## FRAGMENTO DE ORIGEN

::::::::

Un ser humano, ya digo, es también los restos de su
niñez, las veces que se
ha levantado después de caer, los días de vino y rosas
y aquella primera
noche en que veló el cadáver de alguien cercano sin
cuya presencia ya nada
volvió a ser igual. Con la madurez auténtica, uno
acaba aprendiendo que
es, además, lo que se cuenta de él; las adulaciones
inmerecidas que recibe y
el pan y la sal que le niegan aquellos que jamás
olvidan cuentas pendientes.
En estos tiempos cuesta encontrar a alguien con
criterio para compartir
esas sensaciones especiales que producen una novela,
una película o un
pasaje musical que valgan la pena. Sin duda, abunda la
gente que sucumbe
de la misma manera ante el dictado publicitario de la
moda cultural --esa
especie de balido que suena exactamente igual en boca
de la mayoría de
ovejas en el rebaño– pero otra cosa bien distinta es
cualquier creación que
exija una respuesta personal y única por parte del
receptor.

::::::::

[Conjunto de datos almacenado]
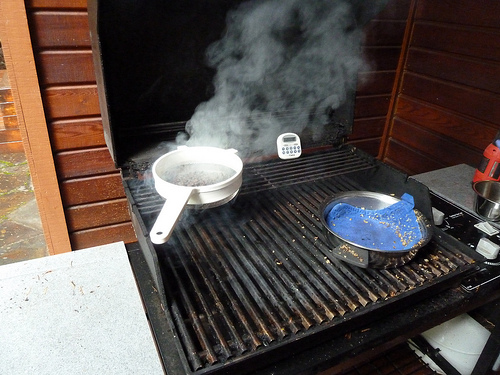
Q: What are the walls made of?
A: Wood.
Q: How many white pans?
A: One.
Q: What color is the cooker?
A: Black.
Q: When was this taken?
A: During the day.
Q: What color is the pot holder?
A: Blue.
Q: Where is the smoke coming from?
A: The white pan.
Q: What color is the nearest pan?
A: Silver.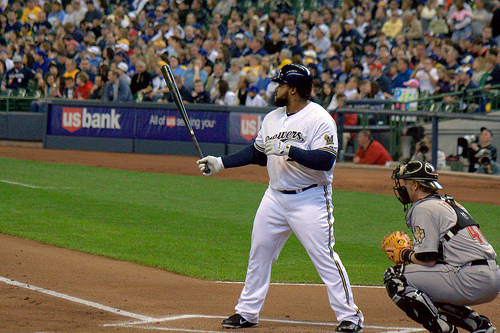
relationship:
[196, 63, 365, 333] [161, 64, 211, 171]
batter holding bat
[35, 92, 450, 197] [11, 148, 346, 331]
ads on side fo field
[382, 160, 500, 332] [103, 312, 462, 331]
catcher behind home plate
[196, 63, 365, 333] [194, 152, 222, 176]
batter has a right hand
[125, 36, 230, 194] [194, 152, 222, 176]
bat in right hand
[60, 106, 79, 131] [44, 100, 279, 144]
shield on a tarp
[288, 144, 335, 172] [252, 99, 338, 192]
sleeve under shirt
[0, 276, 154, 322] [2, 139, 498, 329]
base line on a field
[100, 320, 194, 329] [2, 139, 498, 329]
lines on a field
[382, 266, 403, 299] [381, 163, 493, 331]
knee guard on catcher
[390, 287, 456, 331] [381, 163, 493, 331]
leg guard on catcher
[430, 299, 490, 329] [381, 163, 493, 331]
leg guard on catcher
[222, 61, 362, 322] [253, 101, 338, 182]
batter wearing a shirt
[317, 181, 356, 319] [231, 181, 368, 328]
stripe on pants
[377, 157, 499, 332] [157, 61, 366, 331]
catcher behind batter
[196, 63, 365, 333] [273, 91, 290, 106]
batter has black beard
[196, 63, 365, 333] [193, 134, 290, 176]
batter wearing gloves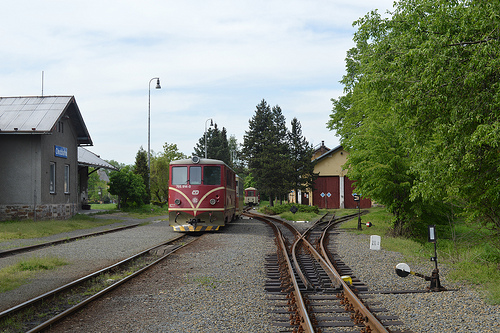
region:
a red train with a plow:
[163, 146, 239, 251]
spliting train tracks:
[248, 206, 373, 267]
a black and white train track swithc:
[385, 216, 468, 321]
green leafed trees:
[327, 21, 499, 230]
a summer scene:
[34, 91, 482, 293]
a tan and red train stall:
[303, 131, 408, 230]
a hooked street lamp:
[137, 59, 171, 188]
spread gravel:
[220, 244, 263, 331]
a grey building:
[7, 79, 118, 214]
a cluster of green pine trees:
[207, 116, 314, 196]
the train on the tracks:
[142, 151, 247, 237]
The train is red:
[158, 155, 250, 225]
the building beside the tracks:
[3, 89, 105, 220]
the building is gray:
[7, 85, 92, 220]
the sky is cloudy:
[157, 23, 296, 93]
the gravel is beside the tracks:
[157, 247, 255, 331]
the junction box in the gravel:
[359, 226, 474, 310]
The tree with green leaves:
[327, 5, 494, 222]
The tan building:
[299, 138, 389, 223]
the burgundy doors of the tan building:
[300, 161, 380, 218]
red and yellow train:
[169, 158, 229, 238]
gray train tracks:
[94, 233, 189, 295]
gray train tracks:
[267, 223, 352, 319]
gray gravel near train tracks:
[201, 239, 238, 331]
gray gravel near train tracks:
[414, 299, 461, 320]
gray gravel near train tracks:
[70, 241, 132, 257]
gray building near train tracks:
[11, 99, 87, 214]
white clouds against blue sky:
[47, 17, 331, 63]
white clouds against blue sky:
[172, 43, 229, 121]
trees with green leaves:
[359, 36, 471, 188]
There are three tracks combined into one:
[251, 189, 391, 326]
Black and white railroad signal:
[391, 222, 456, 298]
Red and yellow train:
[158, 141, 245, 237]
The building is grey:
[13, 87, 110, 242]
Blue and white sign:
[48, 137, 74, 159]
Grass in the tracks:
[41, 239, 190, 323]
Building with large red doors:
[290, 122, 392, 222]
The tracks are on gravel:
[61, 234, 448, 324]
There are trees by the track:
[350, 25, 490, 232]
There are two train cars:
[168, 146, 263, 246]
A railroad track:
[111, 244, 168, 265]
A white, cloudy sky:
[136, 15, 327, 80]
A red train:
[158, 155, 242, 236]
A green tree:
[386, 27, 486, 173]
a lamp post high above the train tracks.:
[101, 71, 174, 102]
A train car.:
[241, 182, 266, 213]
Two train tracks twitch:
[285, 221, 344, 272]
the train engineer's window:
[178, 167, 215, 192]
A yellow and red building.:
[312, 152, 353, 204]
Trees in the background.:
[108, 157, 156, 201]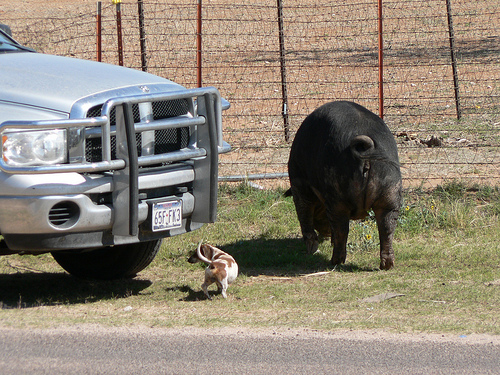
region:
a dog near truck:
[165, 196, 245, 347]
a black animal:
[262, 46, 456, 368]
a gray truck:
[0, 35, 251, 232]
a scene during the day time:
[15, 8, 493, 323]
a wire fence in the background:
[69, 8, 497, 148]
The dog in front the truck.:
[181, 241, 251, 303]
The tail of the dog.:
[194, 240, 212, 260]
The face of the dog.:
[181, 242, 212, 260]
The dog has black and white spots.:
[179, 241, 253, 306]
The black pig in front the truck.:
[281, 85, 437, 256]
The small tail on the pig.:
[352, 126, 377, 151]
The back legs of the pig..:
[325, 217, 416, 278]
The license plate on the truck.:
[146, 185, 203, 236]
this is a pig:
[263, 71, 418, 292]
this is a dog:
[183, 215, 267, 327]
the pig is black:
[258, 62, 443, 282]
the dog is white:
[175, 225, 247, 307]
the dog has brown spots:
[183, 227, 240, 318]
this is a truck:
[0, 23, 270, 315]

::::::::

## REQUISITOS DEL EJERCICIO
1. Responde con datos del fragmento sobre el ser humano y el criterio:
(a) ¿Qué acaba aprendiendo uno con la madurez auténtica?
(b) ¿Qué cuesta encontrar en estos tiempos?
(c) ¿Con qué se compara la moda cultural?
2. Prosigue el fragmento sobre el ser humano y el criterio a partir de su última oración.

## RESPUESTAS ESPERADAS
1.
(a) Que uno es, además, lo que se cuenta de él.
(b) Alguien con criterio para compartir las sensaciones especiales que producen una novela, una película o un pasaje musical que valgan la pena.
(c) Con una especie de balido que suena exactamente igual en boca de la mayoría de ovejas en el rebaño.

2.
Personalmente detesto la mayoría del cine español que
se viene haciendo
desde hace años. Y no es porque me rinda como un
papanatas ante las
películas que vienen de fuera ni porque desprecie los
productos nacionales.
Simplemente, me parece que en el cine español se han
acabado hermanando el sectarismo ideológico de los guionistas, la falta de
talento
de los directores y el desprecio a la inteligencia del
espectador por parte de
ambos. Además, habría que añadir a lo anterior esa
enorme cantidad de
nuevos actores a los que han enseñado a interpretar
mal sus papeles y
expresarse peor todavía. Por suerte, aún nos quedan
vivos grandes
intérpretes que se hicieron así gracias al esfuerzo y
los años, como los
buenos vinos. También se salvan algunos –poquísimos—
jóvenes.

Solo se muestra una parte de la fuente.